Mittwoch, 27.05.2020, die Social Media Plattform Twitter unterzieht einen Post des Amerikanischen Präsidenten Donald Trump einem Faktencheck und markiert den Tweet mit dem Hinweis, Trump’s Behauptung, Briefwahl würde Wahlmanipulation Vorschub leisten, sei unbegründet. Es dauert nur wenige Stunden bis der Präsident mit der Schließung von Online-Netzwerken droht. Die Geschichte bis hierhin eine Weiterer, beinah amüsant erscheinende Randnotiz; eine steile Vorlage für nicht viel mehr als eine vor Sarkasmus triefende Small Talk Eröffnung, welche die abgestumpfte emotionale Gleichgültigkeit gegenüber dem Benehmen des US Präsidenten – ganz gleich dem Ausmaß seiner Absurdität – erschreckend deutlich aufzeigt. Doch dann – Donnerstag, 28.05.2020: Facebook’s Mark Zuckerberg meldet sich zu Wort. Er sei nicht der Meinung, dass Facebook der Schiedsrichter über die Wahrheit dessen sein sollte, was online gesagt wird. Damit stellt sich Zuckerberg hinter die Beschwerde Trumps und spricht sich öffentlich gegen das Eingreifen des Kurznachrichtendienstes Twitters aus.
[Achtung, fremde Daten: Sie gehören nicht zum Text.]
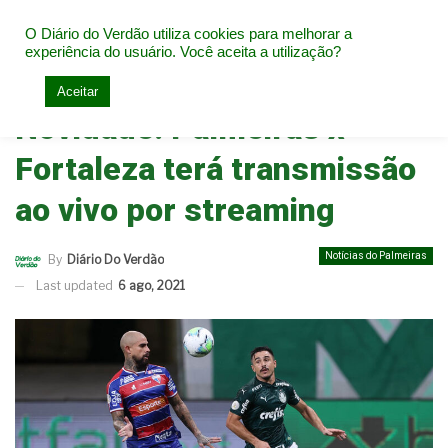
O Diário do Verdão utiliza cookies para melhorar a
experiência do usuário. Você aceita a utilização?
Home
Notícias do Palmeiras
Aceitar
Novidade: Palmeiras x
Fortaleza terá transmissão
ao vivo por streaming
Notícias do Palmeiras
By
Diário Do Verdão
Last updated
6 ago, 2021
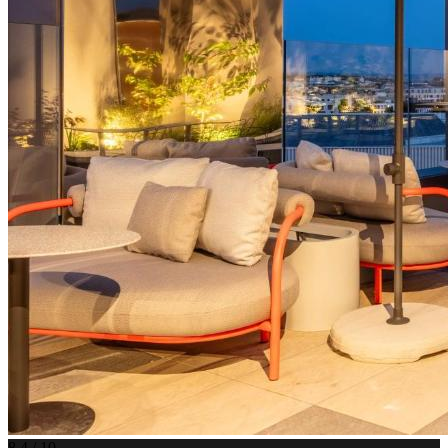
8.4 / 10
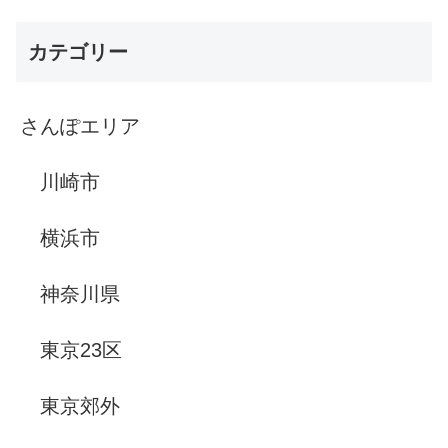
カテゴリー
さんぽエリア
川崎市
横浜市
神奈川県
東京23区
東京郊外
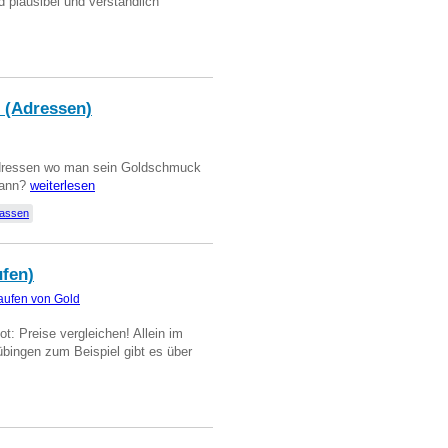
d plausibel und verständlich
 (Adressen)
Adressen wo man sein Goldschmuck
kann?
weiterlesen
lassen
ufen)
aufen von Gold
t: Preise vergleichen! Allein im
übingen zum Beispiel gibt es über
Befeuert durch aktuelle Anlässe wird derzeit an jeder Ecke über die meinungsbildende Bedeutung von Facebook, Twitter & Co. debattiert. Welche Verantwortung haben die Plattformen, der Verbreitung von Fake News und Verschwörungstheorien entgegen zu wirken? Sollten die Diensteanbieter sich in der Pflicht sehen, die Interaktionen und Äußerungen auf ihren Kanälen aktiver zu überwachen, zu kontrollieren, zu bereinigen? In welchem Umfang ist dies technisch möglich und – die wohl wichtigste Frage von allen – wollen wir wirklich einigen wenige Tech-Giganten eine solch wahrheitsredigierende Vormachtstellung einräumen?

Es geht um demokratische Legitimation, um Meinungsfreiheit und den unausweichlichen Dualismus von Macht und Verantwortung.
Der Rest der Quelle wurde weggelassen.